You say that the actual reason why he can't testify is because he has no proof or evidence as to how he got the identities. But isn't that a good enough reason to make it look like he wasn't at the scene at all? Also if the MC radios in and lies and says he received 'an anonymous tip', wouldn't the other cops think this is hugely suspicious, that the MC chose not to tell anyone? I mean the police have been after these guys for months, trying to build a case, and an anonymous tip comes in to follow this guy who may be a member of the gang, and he chooses not to tell any other cops and does it by himself? It just wreaks of suspicion to me, compared to acting like he wasn't there at all, and covering it up, to avoid having to tell lies that wreak of suspicion, and I don't think the testimony would hold up because of that.

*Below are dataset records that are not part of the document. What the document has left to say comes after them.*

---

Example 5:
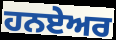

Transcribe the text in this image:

ਹਨਏਅਰ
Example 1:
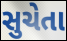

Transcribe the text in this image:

સુચેતા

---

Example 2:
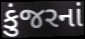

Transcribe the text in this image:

કુંજરનાં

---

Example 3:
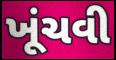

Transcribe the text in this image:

ખૂંચવી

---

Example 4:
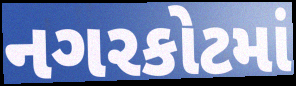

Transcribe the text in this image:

નગરકોટમાં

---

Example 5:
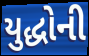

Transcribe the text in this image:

યુદ્ધોની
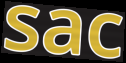
sac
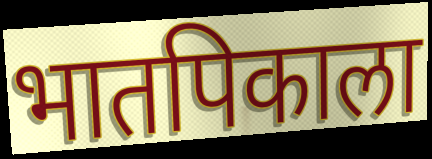
भातपिकाला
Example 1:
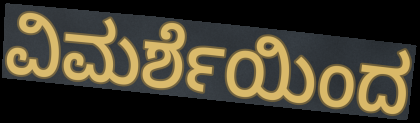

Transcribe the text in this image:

ವಿಮರ್ಶೆಯಿಂದ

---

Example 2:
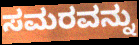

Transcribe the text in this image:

ಸಮರವನ್ನು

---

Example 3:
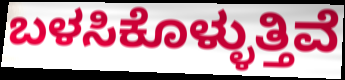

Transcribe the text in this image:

ಬಳಸಿಕೊಳ್ಳುತ್ತಿವೆ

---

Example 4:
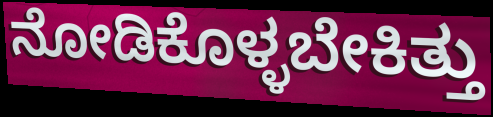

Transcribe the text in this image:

ನೋಡಿಕೊಳ್ಳಬೇಕಿತ್ತು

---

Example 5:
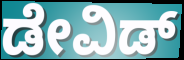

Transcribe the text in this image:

ಡೇವಿಡ್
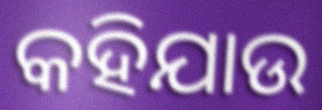
କହିଯାଉ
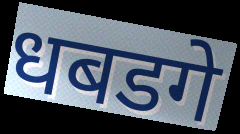
धबडगे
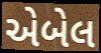
એબેલ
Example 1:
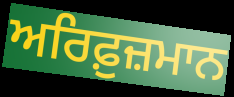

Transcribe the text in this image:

ਅਰਿਫ਼ੁਜ਼ਮਾਨ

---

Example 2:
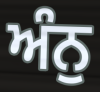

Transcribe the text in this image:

ਅੰਨੁ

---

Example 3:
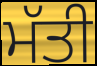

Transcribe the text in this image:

ਮੱਤੀ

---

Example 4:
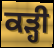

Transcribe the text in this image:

ਕੜ੍ਹੀ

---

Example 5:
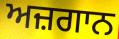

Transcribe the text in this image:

ਅਜ਼ਗਾਨ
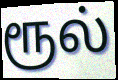
ரூல்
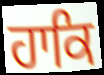
ਹਾਕਿ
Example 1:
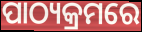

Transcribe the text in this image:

ପାଠ୍ୟକ୍ରମରେ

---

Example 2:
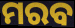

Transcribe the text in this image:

ମରବ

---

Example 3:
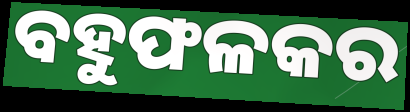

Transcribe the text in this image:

ବହୁଫଳକର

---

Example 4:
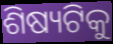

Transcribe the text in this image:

ଶିଷ୍ୟଟିକୁ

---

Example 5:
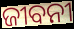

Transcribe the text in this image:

ଜୀବନୀ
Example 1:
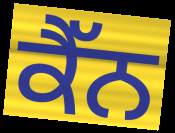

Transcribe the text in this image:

ਕੈੱਨ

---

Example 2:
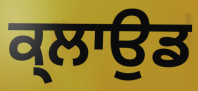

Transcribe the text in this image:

ਕ੍ਲਾਉਡ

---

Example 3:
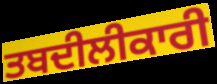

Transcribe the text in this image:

ਤਬਦੀਲੀਕਾਰੀ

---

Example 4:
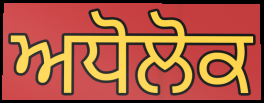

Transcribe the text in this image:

ਅਧੋਲੋਕ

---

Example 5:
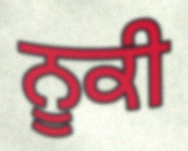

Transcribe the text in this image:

ਨੂਕੀ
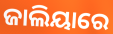
ଜାଲିୟାରେ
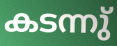
കടന്നു്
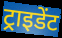
ट्राइडेंट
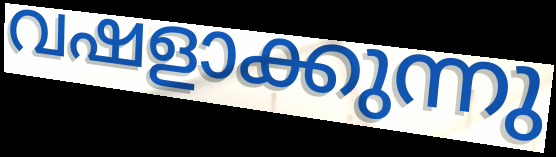
വഷളാക്കുന്നു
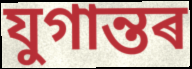
যুগান্তৰ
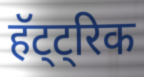
हॅट्ट्रिक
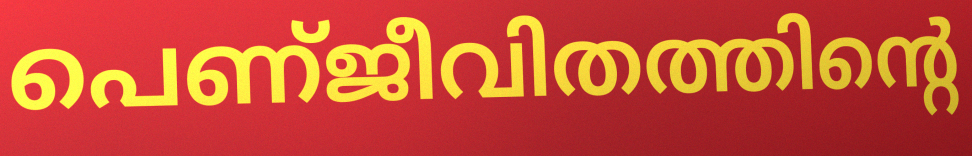
പെണ്ജീവിതത്തിന്റെ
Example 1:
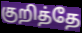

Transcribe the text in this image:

குறித்தே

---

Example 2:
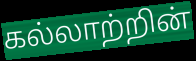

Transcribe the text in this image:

கல்லாற்றின்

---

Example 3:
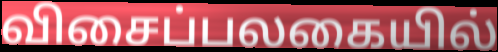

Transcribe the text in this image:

விசைப்பலகையில்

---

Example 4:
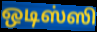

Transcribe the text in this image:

ஒடிஸ்ஸி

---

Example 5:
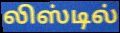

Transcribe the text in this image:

லிஸ்டில்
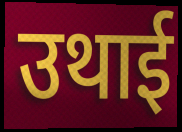
उथाई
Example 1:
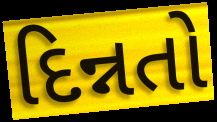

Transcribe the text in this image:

દિન્નતો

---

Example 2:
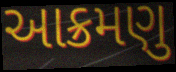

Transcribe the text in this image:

આક્રમણુ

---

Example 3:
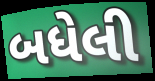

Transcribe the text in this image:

બધેલી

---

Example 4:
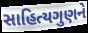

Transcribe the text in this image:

સાહિત્યગુણને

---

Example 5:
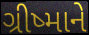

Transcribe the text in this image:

ગ્રીષ્માને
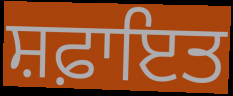
ਸ਼ਫ਼ਾਇਤ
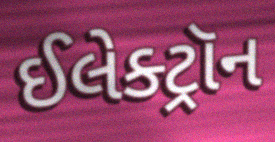
ઈલેક્ટ્રૉન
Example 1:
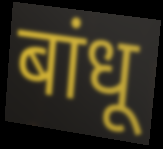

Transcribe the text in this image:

बांधू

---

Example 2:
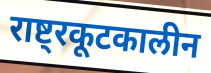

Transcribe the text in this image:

राष्ट्रकूटकालीन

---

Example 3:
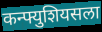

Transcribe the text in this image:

कन्फ्युशियसला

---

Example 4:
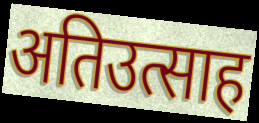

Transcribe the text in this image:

अतिउत्साह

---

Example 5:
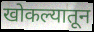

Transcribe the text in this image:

खोकल्यातून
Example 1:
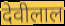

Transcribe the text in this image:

देवीलाल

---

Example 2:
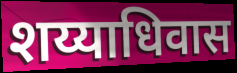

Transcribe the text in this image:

शय्याधिवास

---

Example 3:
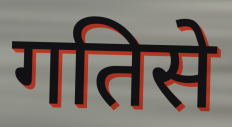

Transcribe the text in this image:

गतिसे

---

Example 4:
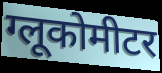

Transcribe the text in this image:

ग्लूकोमीटर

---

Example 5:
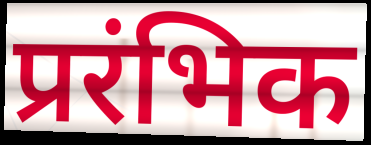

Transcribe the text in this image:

प्ररंभिक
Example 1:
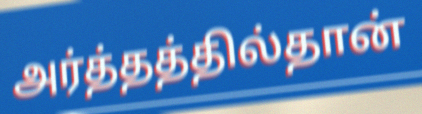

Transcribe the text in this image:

அர்த்தத்தில்தான்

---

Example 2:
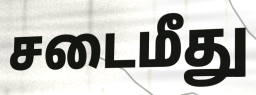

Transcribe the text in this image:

சடைமீது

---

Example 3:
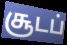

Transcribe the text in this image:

சூடப்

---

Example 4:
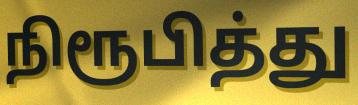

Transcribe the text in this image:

நிரூபித்து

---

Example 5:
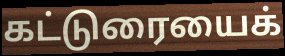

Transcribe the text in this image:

கட்டுரையைக்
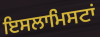
ਇਸਲਾਮਿਸਟਾਂ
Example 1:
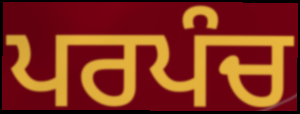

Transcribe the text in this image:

ਪਰਪੰਚ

Plus, why would he get an anonymous tip of all people?  The department has more than one investigator on this gang of villains, and instead of the department getting an anonymous tip, he gets one specifically?  The whole thing is just so shady, the testimony would not hold up I don't think.


----------



## CanadaJay (Apr 14, 2017)

Just a note on this:



> Cause the villains know that he hacked into their computer, and could very well be able to prove it.

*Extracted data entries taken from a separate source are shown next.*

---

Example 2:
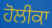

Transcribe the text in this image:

ਹੋਲੀਕਾ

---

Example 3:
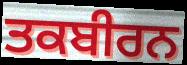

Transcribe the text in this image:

ਤਕਬੀਰਨ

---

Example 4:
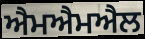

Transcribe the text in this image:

ਐਮਐਮਐਲ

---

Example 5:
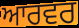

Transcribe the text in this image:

ਆਰਵਰ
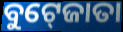
ବୁଟ୍‍ଜୋତା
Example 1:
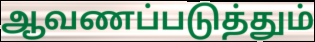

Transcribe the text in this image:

ஆவணப்படுத்தும்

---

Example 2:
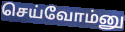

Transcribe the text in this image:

செய்வோம்னு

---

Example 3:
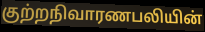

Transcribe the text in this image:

குற்றநிவாரணபலியின்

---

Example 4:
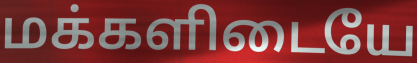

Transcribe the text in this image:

மக்களிடையே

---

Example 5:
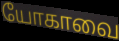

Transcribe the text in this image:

யோகாவை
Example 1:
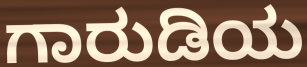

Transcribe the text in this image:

ಗಾರುಡಿಯ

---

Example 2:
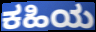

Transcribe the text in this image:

ಕಹಿಯ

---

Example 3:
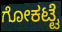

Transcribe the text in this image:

ಗೋಕಟ್ಟೆ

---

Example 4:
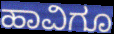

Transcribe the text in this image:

ಹಾವಿಗೂ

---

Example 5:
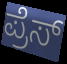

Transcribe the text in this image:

ಪ್ರೆಸ್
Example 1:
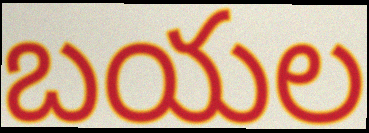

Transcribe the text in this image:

బయల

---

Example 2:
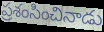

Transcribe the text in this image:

ప్రశంసించినాడు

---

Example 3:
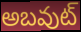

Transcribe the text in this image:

అబవుట్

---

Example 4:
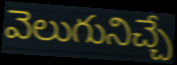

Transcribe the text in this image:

వెలుగునిచ్చే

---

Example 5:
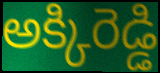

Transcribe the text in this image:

అక్కిరెడ్డి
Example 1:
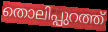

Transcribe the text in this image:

തൊലിപ്പുറത്ത്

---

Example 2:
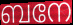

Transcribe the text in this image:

ബനേ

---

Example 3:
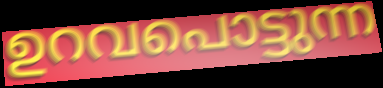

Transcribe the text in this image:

ഉറവപൊട്ടുന്ന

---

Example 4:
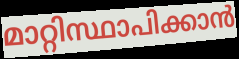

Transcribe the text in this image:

മാറ്റിസ്ഥാപിക്കാൻ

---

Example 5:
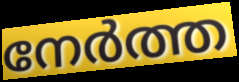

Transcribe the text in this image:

നേർത്ത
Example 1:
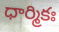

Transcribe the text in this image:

ధార్మికః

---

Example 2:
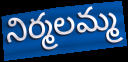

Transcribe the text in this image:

నిర్మలమ్మ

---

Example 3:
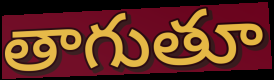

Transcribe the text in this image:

తాగుతూ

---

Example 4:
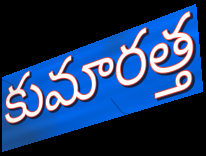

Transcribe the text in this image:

కుమారత్త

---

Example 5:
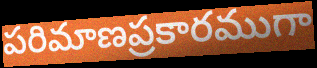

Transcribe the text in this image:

పరిమాణప్రకారముగా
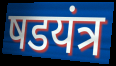
षडयंत्र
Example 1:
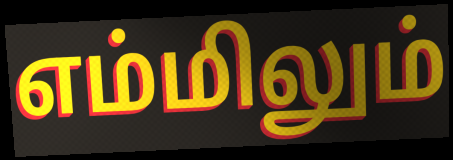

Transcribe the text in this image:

எம்மிலும்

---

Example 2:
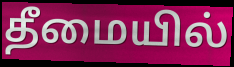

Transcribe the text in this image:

தீமையில்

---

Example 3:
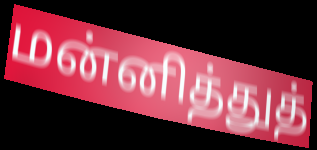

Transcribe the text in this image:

மன்னித்துத்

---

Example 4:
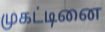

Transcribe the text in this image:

முகட்டினை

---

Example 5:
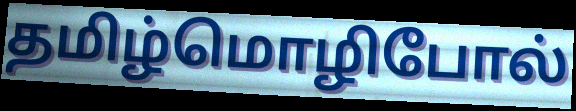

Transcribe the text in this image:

தமிழ்மொழிபோல்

If we're talking about _court_, yeah, it's possible the bad guys could prove the cop hacked them - but it'd be really hard to do so without airing all their dirty, gangstery laundry with evidentiary discovery, cross-examination and everything else. It's your story so - of course - the plot is up to you but _I'd_ go with something like... the bad cop was off-duty at the time and didn't expect the soon-to-be-dead cop to be there on official business. That could make for some interesting dialogue between them. And the gun problem could be solved by the bad cop using one of the gangsters' guns at the hideout or wherever - wearing gloves - leaving no prints or explained pretty easily (to other cops) as collecting the gun for evidence.


----------



## ironpony (Apr 15, 2017)

Okay thanks.  But the villains would not have to air their dirty laundry to prove they were hacked.  The villains would just have to prove the hacking specifically without having to show any dirty laundry in the process, wouldn't they?

Also, even if the main character cop does call it in, the fact that he was stalking unofficial suspects, based on an anonymous tip, that was given to HIM, without telling anyone, just wreaks of too much suspicion.  Wouldn't it be better to just pin the killing on the gang, and say that he wasn't there, rather than telling such a flimsy story that would wreak of suspicion?

The MC's story is so suspicious, that it wouldn't even go to court, so the villains wouldn't even have to put on the stand to prove their case.  Their lawyer could prove it for them, and they wouldn't have to take the stand for cross examination or anything on their dirty laundry, would they?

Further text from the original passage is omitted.